Data items
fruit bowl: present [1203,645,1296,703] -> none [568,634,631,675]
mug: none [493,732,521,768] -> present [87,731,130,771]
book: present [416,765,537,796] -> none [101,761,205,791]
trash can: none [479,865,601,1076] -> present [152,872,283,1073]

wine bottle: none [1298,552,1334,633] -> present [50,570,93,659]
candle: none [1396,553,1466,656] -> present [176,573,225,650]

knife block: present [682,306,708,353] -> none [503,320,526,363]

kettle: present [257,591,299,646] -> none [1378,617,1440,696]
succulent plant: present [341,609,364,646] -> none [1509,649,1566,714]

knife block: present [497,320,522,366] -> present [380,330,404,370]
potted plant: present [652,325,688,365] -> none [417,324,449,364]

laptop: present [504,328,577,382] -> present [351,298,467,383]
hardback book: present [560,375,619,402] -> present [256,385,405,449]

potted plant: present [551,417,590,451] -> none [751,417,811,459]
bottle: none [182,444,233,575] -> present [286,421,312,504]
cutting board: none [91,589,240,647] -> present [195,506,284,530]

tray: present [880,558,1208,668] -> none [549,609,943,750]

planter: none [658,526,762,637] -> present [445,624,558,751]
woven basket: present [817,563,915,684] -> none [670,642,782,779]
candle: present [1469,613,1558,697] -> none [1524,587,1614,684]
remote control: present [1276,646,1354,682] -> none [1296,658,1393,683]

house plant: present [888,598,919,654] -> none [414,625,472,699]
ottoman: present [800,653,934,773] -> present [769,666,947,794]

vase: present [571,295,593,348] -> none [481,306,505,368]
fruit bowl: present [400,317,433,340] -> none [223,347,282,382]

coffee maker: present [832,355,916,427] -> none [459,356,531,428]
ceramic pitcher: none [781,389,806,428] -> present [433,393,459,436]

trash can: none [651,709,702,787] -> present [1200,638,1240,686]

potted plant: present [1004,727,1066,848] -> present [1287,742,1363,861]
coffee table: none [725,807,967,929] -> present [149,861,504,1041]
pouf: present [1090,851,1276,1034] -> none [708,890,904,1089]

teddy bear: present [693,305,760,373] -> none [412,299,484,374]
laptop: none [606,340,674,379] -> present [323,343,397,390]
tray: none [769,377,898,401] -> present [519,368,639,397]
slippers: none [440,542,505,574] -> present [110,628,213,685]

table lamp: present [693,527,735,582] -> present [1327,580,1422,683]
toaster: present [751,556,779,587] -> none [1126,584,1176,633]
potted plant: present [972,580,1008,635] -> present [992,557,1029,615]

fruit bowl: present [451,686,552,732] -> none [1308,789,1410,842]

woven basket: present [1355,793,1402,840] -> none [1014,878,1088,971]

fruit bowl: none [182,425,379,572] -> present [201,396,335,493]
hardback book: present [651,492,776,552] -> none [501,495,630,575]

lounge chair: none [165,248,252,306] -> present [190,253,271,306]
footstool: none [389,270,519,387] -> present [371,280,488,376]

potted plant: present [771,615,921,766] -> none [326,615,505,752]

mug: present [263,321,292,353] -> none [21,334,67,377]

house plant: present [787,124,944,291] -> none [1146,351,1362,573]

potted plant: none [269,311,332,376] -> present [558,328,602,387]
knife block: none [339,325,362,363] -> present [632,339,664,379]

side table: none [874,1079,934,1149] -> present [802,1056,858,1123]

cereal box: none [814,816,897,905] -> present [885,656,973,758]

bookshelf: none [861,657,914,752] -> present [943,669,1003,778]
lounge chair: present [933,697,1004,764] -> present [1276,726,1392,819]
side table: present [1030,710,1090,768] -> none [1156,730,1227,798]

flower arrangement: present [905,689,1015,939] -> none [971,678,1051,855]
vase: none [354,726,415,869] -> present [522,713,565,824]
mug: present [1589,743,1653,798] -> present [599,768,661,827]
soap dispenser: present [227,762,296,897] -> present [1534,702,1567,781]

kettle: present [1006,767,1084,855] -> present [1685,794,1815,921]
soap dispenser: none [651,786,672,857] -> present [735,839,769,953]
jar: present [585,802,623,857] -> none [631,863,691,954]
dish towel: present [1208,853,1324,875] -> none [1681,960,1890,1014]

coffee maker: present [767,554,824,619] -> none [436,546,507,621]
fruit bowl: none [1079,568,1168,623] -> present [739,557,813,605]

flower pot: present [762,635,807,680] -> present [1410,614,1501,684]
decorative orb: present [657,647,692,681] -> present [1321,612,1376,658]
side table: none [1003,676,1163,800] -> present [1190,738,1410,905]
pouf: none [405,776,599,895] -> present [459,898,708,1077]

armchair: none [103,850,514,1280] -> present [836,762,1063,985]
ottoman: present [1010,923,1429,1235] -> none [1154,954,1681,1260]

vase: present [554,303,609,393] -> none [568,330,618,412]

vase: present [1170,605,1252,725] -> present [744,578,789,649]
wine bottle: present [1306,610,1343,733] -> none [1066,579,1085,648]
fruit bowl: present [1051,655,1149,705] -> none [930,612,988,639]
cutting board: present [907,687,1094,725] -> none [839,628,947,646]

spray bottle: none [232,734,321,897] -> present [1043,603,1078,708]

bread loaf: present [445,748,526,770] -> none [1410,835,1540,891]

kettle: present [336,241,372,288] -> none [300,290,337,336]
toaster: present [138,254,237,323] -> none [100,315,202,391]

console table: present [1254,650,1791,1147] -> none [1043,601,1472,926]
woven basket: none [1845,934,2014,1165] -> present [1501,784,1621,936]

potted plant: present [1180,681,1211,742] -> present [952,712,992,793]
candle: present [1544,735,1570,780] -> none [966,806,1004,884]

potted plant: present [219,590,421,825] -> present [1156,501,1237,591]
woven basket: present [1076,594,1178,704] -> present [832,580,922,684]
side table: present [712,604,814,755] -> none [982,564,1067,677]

TASK TO CARRY OUT:
Lines containing the string "basket" are the ones to copy from the entries above.

RESULT OF THIS EXERCISE:
woven basket: present [817,563,915,684] -> none [670,642,782,779]
woven basket: present [1355,793,1402,840] -> none [1014,878,1088,971]
woven basket: none [1845,934,2014,1165] -> present [1501,784,1621,936]
woven basket: present [1076,594,1178,704] -> present [832,580,922,684]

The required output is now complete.